Cependant, une chose était positive. Elle avait eu une réponse à l’une de ses nombreuses questions : les libellules ne régurgitaient pas. Elles avaient la nausée, mais rien ne passait leur labre. Ou, en raison de sa condition originale d’humaine, Tamina avait simplement le mal de l’air. Elle se surprit, un instant, à rêver de vomir encore une fois.

Se retrouvant la tête en bas, la jeune fille originaire du sud comprit qu’elle était arrivée. Elle ne se trompait pas. Une main, immense à ses yeux, saisit le récipient et le replaça verticalement. La demoiselle subit les soubresauts de la marche d’Allan, en râlant. Il n’avait vraiment rien de délicat. Un pachyderme aurait été plus discret.
Un tressaillement plus violent que les autres plus tard, la même main sortit le bocal de la besace. La libellule avait maintenant accès à un peu de lumière. Elle était sur les genoux de l’idiot du marais, à l’intérieur d’un taxi.

Elle ne connaissait pas Boston. Tamina aurait tant aimé voyager, mais le sort en avait décidé autrement. Après avoir passé quatre ans, enfermée dans la bâtisse familiale, il avait fallu qu’elle se retrouve transformée en insecte quelques minutes après s’être évadée. 
Elle pouvait dire qu’elle n’avait pas profité longtemps de sa liberté !
Le véhicule s’immobilisa. La jeune fille put observer la demeure qui allait être son nouveau foyer. Les maisons de briques rouges s’alignaient dans une symétrie quasi parfaite. Celle, qui la concernait, possédait trois étages dont les bow-windows soulignaient l’élégance de la façade à partir du premier. L’encadrement des fenêtres d’un blanc immaculé finissait de donner une orientation européenne à l’ensemble.

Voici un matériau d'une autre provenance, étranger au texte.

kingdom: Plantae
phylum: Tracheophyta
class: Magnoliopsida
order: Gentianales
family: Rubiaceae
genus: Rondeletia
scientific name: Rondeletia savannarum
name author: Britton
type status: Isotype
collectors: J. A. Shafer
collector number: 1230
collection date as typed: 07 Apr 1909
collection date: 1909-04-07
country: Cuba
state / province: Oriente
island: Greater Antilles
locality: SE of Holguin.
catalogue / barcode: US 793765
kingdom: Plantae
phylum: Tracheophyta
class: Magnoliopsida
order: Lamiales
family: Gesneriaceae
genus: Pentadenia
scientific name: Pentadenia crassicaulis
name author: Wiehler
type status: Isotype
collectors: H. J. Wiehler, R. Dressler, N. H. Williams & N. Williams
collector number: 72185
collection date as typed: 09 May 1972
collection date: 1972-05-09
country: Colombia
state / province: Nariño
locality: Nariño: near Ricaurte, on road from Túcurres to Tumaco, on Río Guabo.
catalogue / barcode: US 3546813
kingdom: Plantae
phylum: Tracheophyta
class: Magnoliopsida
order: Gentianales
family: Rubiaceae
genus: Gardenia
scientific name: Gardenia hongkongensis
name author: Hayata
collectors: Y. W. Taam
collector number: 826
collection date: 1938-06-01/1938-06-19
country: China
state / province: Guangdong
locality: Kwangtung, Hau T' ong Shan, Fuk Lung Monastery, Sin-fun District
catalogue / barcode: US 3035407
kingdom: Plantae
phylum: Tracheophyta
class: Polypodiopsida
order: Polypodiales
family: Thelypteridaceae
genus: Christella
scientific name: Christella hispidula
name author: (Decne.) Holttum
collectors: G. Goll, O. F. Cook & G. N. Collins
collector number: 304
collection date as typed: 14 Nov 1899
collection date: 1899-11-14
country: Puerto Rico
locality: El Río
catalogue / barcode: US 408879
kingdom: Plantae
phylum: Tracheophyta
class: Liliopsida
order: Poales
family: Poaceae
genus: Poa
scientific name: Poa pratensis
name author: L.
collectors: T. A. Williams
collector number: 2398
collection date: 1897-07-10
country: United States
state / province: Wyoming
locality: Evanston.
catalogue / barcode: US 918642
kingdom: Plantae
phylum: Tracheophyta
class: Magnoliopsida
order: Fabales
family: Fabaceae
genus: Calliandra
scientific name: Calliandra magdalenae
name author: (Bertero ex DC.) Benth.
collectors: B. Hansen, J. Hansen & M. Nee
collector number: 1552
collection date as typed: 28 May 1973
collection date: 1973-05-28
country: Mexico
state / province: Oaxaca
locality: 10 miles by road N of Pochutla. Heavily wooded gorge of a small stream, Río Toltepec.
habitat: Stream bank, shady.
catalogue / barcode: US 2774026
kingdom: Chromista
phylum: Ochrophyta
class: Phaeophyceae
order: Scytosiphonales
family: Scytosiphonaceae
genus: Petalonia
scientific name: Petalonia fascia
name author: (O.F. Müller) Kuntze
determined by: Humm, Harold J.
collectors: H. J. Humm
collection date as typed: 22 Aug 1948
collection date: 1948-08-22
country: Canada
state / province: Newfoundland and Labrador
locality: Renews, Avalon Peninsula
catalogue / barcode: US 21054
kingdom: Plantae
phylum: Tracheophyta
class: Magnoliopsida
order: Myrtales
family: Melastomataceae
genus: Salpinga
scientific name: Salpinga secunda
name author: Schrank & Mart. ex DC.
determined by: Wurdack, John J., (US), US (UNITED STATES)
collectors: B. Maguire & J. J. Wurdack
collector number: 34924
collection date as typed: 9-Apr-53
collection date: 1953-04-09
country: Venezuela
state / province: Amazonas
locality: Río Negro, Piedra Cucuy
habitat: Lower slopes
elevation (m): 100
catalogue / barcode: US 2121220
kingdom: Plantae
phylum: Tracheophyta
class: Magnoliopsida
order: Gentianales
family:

Dans les bras d’Allan, elle passa le pas de la porte vernie laquée de noir. Un butoir, en bronze lustré représentant une tête de lion rugissant, ornait le tout.
À l’intérieur, les parquets de chêne cirés apportaient un aspect accueillant, en opposition à l’escalier de bois blanc dont le côté rigide était un peu inquiétant. 
Quatre à quatre, l’entomologiste monta les marches qui le séparaient de son appartement. Sis au troisième étage d’un immeuble de style victorien, il donnait sur Beacon Street, par ses fenêtres de devant, et sur la Charles River, par une large terrasse arborée à l’arrière. Le logement était immense. Possédant deux chambres, deux salles de bains, une grande cuisine aménagée et un salon séjour, il était situé dans l’un des quartiers les plus chics. Pas le plus huppé, mais tout de même, pour deux étudiants, Allan et Raoul étaient mieux que bien lotis. 

Tamina fut étonnée de rentrer dans une chambre bien rangée. Son bocal déposé sur l’appui de fenêtre, elle eut l’impression d’avoir une partie de la ville à ses pieds. Elle apprécia le calme qui s’offrait enfin à elle. Cependant, son répit ne fut que de courte durée. 
L’entomologiste dévissa le couvercle de métal de sa prison de verre. Avant de faire rentrer en catastrophe une mouche encore vivante, il lui parla :

« Bon appétit, petite âme ! »

La jeune botaniste n’en croyait pas ses yeux à facette. Il n’avait pas sérieusement l’intention de la nourrir de diptères ! Tout d’abord, elle était végétarienne. Ensuite, même si elle avait faim, elle ne savait pas chasser les muscidés. L’insecte noir tourna plusieurs minutes avant de se poser. Elles se fixèrent un moment, puis son prétendu repas tomba inanimé à ses pattes. 

Comme si sa journée n’avait pas été assez catastrophique, elle devait maintenant partager un bocal à olives avec un cadavre.